Conservative Party of Canada Leader Andrew Scheer (left) and Prime Minister Justin Trudeau (right). (Source: Composite image, the Canadian Press)

Federal party leaders are scattered around the country as they resume their campaigns after last night's debate

Justin Trudeau fought back after Conservatives attacked him for using two planes during this campaign

Andrew Scheer offered some clarity around his personal position on abortion after refusing to do so during the debate

MONTREAL – Federal party leaders are back on the campaign trail today, targeting each other over many of the same arguments they went toe-to-toe over in last night’s French-language debate.

Liberal Leader Justin Trudeau is hanging around Montreal, fighting back after the Conservatives attacked him for using two planes during this campaign.

Trudeau said he did the same thing in 2015 and that his campaign buys carbon offsets. He dismissed the issue as Conservative mud slinging.

“It’s a well-established, far-right tactic to try and discredit environmentalists,” Trudeau said. “To distract from the fact that they have zero approach on climate change.”

He attacked Conservative Leader Andrew Scheer for his lack of clarity on his personal position on abortion — something Scheer addressed in New Brunswick.

“My personal position has always been open and consistent. I am personally pro-life, but I’ve also made the commitment that as leader of this party, it is my responsibility to ensure that we do not reopen this debate,” Scheer said. “That we focus on issues that unite our party, and unite Canadians, and that’s exactly what I’ll do. That’s why I will vote against measures that attempt to reopen this debate.”

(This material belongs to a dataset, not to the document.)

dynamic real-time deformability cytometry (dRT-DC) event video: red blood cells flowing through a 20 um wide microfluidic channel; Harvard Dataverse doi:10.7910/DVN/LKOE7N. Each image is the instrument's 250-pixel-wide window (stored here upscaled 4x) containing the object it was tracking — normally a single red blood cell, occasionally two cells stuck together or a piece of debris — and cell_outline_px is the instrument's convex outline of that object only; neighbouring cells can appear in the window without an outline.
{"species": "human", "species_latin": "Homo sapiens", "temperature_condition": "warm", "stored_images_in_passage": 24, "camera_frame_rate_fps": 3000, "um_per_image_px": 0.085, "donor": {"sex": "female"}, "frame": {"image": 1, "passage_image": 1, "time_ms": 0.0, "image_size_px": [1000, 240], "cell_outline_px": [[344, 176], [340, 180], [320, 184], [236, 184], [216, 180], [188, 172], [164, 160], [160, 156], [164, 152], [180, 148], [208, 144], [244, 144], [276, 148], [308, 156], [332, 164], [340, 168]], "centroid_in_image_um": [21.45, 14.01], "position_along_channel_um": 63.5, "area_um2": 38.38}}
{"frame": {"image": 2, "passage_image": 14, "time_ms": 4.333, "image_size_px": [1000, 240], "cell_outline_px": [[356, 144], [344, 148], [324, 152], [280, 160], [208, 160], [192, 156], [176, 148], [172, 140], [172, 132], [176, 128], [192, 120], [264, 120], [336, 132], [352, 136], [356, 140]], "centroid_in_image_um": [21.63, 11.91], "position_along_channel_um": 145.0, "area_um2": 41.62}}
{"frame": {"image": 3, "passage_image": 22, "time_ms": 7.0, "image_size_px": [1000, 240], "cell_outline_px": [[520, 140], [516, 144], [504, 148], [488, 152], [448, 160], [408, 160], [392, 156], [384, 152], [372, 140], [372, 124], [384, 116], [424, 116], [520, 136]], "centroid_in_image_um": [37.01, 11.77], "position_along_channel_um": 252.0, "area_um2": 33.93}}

The Tory leader refused, several times, to reveal his personal views on abortion during the Wednesday night debate, and came under heavy scrutiny for his pushback from his opponents.

Meanwhile, Scheer promised on Thursday that a Conservative government would expand a program giving volunteer search and rescue workers and firefighters tax credits for their supplies.

He said that, if elected, he would lower the number of service hours required to qualify for the program, introduced by a previous Conservative government.

“Right now, search and rescue volunteers and volunteer firefighters have to do 200 hours of service before they qualify for the current tax credits,” he announced. “We will lower that criteria from 200 to 150 hours to ensure that more Canadians are eligible for these benefits.”

Scheer noted volunteers often pay out-of-pocket for equipment, uniforms, transportation, training, and insurance — costs that run into the thousands of dollars.

The NDP’s Jagmeet Singh is in Toronto today where he’ll be holding a media availability downtown ahead of a townhall with undecided voters.

Green Party Elizabeth May is spending some time on Vancouver Island, campaigning in Victoria today.